Dr. Oliffe explained how one of the main issues is how our culture defines what it means to be a man. Men tend to be resistant to professional help because many of the leading causes of depression and suicide are seen as weakness points for men. Depression is pitched as a woman’s issue.
“We often talk about masculinity and what it is to be a man,” said Dr. Oliffe. “That’s a problem. Men are expected to be rational, not vulnerable.”
Men still internalize the idea that they are supposed to be providers, protectors, the strong ones, explains Dr. Oliffe. This severely hinders their ability to seek out help and advice for their problems. In my personal experience, the changing gender roles in our society, which are overwhelmingly positive on the whole, are also causing a kind of crisis of identity amongst many men.
This is the argument of many feminists, that the patriarchy not only hurts women, but men as well by forcing them into a rigid definition of what being a man means. While I have a conflicted view of the concept of the patriarchy, the point does make sense. Men often don’t feel like they have permission to be more vulnerable.
Dr. Oliffe and his team at UBC have come up with a unique way to combat this stigma. Dr. Oliffe uses a strength-based approach to encourage men to talk about their issues. By relying on men’s desire to protect and be strong for others, they allow them to explore their own issues by helping others. In one program he runs for military veterans of Afghanistan, men are approached and asked to help other men discuss their issues with PTSD. They are recruited as facilitators, but once in the program they feel more comfortable opening up about their own issues. Camaraderie becomes the gateway to getting help themselves.

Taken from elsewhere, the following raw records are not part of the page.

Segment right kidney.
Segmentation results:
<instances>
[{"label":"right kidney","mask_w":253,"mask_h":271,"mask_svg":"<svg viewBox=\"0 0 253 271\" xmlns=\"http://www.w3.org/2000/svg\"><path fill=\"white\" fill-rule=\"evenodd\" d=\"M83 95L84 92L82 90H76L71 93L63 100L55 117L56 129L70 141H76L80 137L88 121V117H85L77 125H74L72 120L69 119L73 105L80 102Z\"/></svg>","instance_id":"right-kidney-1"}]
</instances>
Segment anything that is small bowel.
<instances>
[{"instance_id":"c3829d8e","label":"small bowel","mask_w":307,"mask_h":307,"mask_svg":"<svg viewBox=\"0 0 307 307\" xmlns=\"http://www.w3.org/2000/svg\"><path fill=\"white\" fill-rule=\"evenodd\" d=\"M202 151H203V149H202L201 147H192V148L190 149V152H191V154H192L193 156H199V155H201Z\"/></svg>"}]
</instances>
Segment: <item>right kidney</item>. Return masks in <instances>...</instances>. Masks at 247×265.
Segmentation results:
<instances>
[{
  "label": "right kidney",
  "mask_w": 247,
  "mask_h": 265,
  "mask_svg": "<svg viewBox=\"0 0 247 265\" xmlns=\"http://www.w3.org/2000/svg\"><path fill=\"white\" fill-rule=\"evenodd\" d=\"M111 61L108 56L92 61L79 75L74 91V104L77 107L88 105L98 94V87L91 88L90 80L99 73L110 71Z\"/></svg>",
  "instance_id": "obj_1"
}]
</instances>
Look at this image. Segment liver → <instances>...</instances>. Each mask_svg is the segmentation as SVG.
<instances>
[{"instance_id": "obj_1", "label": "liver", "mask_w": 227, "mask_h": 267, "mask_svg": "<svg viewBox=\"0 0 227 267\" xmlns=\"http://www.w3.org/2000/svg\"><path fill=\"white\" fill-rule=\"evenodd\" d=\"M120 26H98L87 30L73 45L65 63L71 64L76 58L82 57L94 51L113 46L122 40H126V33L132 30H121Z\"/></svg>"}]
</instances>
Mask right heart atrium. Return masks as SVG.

For regular guys, Dr. Oliffe recommends a similar approach using their friends. By offering to help their friends with their issues, and feeling open enough to discuss personal matters, it gives them permission to talk about their own problems.
“The explicit permission of other men to be open and vulnerable is the lynchpin to breaking those norms. With another man, the opportunity to vent, to say it out loud, can really help,” said Dr. Oliffe.
Dr. Oliffe says that men often worry that seeking professional help will result in them being medicated, which will take control away from them. Instead, he recommends self-management techniques such as mindfulness and meditation to help cope with feeling of anxiety or depression. There is no one ideal way of managing feelings of depression, each person is different, so Dr. Oliffe recommends guys develop their own system of what works for them.
“It’s your own playbook,” said Dr. Oliffe. “Take the strategies that work for you. Don’t feel tied to any one way. When Peyton can’t get the running game going, he starts throwing the ball.”
This playbook is something I have been experimenting with. You see it dawned on me that the reason I feel compelled to participate in Movember is that I have struggled with many of these same issues. Depression is something that has plagued me for years, and it is only more recently that I have recognized it and started to address it.
The thing is, I have always felt like I was the kind of guy who wouldn’t be trapped by the macho “gotta be a man” stuff, but it’s harder to escape than it seems. My struggles have made me reevaluate a lot of my views on things, and I feel a lot better about being more accepting of the idea that sometimes I need help. The work Dr. Oliffe is doing at UBC is thanks to nearly $3 million in funding through Movember Canada, money that he says is unprecedented in the men’s mental health research.
The Movember campaign is fun and kinda silly, but what really matters is that it’s working, bringing attention and funding to often overlooked men’s health issues. If you feel like helping out, you can sponsor my mo, or anyone else’s at movember.com.